Полушутя-полусерьезно он подхватил ее на руки и за несколько широких пружинистых шагов донес до самой косы, где, живя какой-то своей недоступной логике разума жизнью, шумел неутомимо-неуемный, вечно голодный островной прибой.
Казалось бы, ну чего там может быть хитрого? Прилив и отлив, периодически-размеренно сменяющие друг друга. Волна, нежно скользящая по такой же точно как и она волне, то отставая, то вырываясь вперед. Словно сладостно-игриво лаская. И вот, спустя мгновение, «оно» (прибрежная зона, мелководье изящных ракушек и взъерошенных течением камушков) – излом, кульминация, когда мнимая разделяющая их грань рассыпается в воздухе мириадами мельчайших капель-брызг, будто бы даже звенящих от преодолеваемого внутреннего напряжения. Не верьте тому, кто утверждает, что видел и любит море за его бескрайние просторы и необузданную мощь – только там, где мокрые неторопливые гребни в счастливом изнеможении рушатся на берег, можно почувствовать настоящую душу «большой воды», разглядеть ее страсть из-под маски свирепой бесчувственной силы, капризно опрокидывающей корабли и, не задумываясь, похищающей жизни. Здесь она молода и наивна, еще не умеет притворяться и не торопится мстить за постоянные попытки человечества обуздать ее слепую волю. Где-то там, среди необъятной наготы ее распластавшегося тела, гнев суровых седых глубин может обмануть и глаз, и сердце… Но не здесь. Не на отмели. Когда она так уязвима и податлива, что не бросится ей навстречу может позволить себе разве что исключительной черствости сноб и сухарь. Обожженная солнцем, страдающая и оттого еще более романтичная, зовущая и стремящаяся… Кажется, будто сам свет пленен, повержен этой немой музыкой, запутался в изящных изгибах ниспадающих завитков, сдался, растворился в бесхитростной гармонии едва ли не чуждой его природе жертвенности… То губительным, то согревающим лучам далеко до порождающего всякую жизнь дыхания, им не разгадать бунтующей натуры, не осветить кровоточащего нутра, не познать в преходящей прямоте своего увлечения всеобъемлющей любви…
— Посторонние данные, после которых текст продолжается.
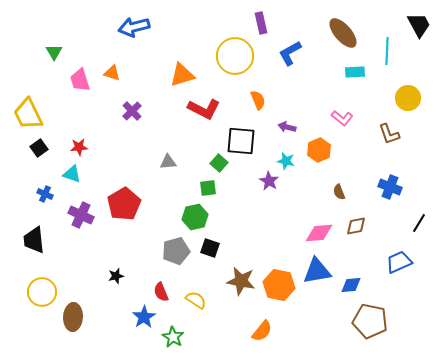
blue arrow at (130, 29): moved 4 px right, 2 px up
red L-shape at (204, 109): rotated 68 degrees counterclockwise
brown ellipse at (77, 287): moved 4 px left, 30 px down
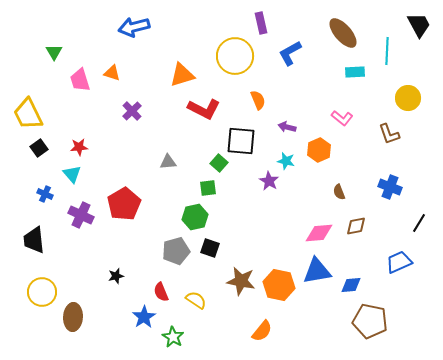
cyan triangle at (72, 174): rotated 30 degrees clockwise
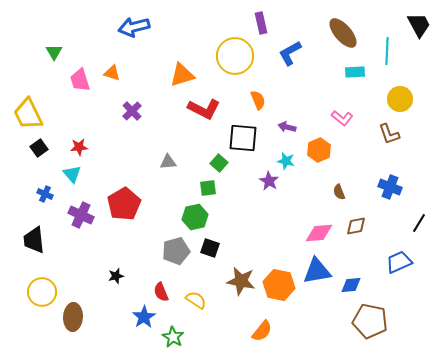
yellow circle at (408, 98): moved 8 px left, 1 px down
black square at (241, 141): moved 2 px right, 3 px up
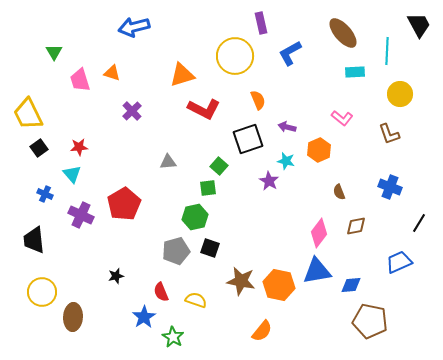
yellow circle at (400, 99): moved 5 px up
black square at (243, 138): moved 5 px right, 1 px down; rotated 24 degrees counterclockwise
green square at (219, 163): moved 3 px down
pink diamond at (319, 233): rotated 48 degrees counterclockwise
yellow semicircle at (196, 300): rotated 15 degrees counterclockwise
Поймав ее не то все еще удивленно-вопрошающий, не то восхищенный взгляд, в котором будто бы замерло отражение пенной лениво заваливающейся волны, парень-таки счел нужным подвести окончательную черту произошедшему.
– Прости, но ты как-то обмолвилась, что мечтаешь в один прекрасный день вырваться к открытым, свободным от тяжкого и неоправданного плена русел водным просторам. Вот, собственно, и они…
И тишина. А что тут еще добавишь, в самом деле?
Больше сомнений быть не могло. Это не провоз наркотиков через границу в человеческих телах, не захват заложников, и даже не секс-экспорт – она стала мишенью долгосрочной "кражи органов". По крайней мере, двух. Ну и души, конечно же... ))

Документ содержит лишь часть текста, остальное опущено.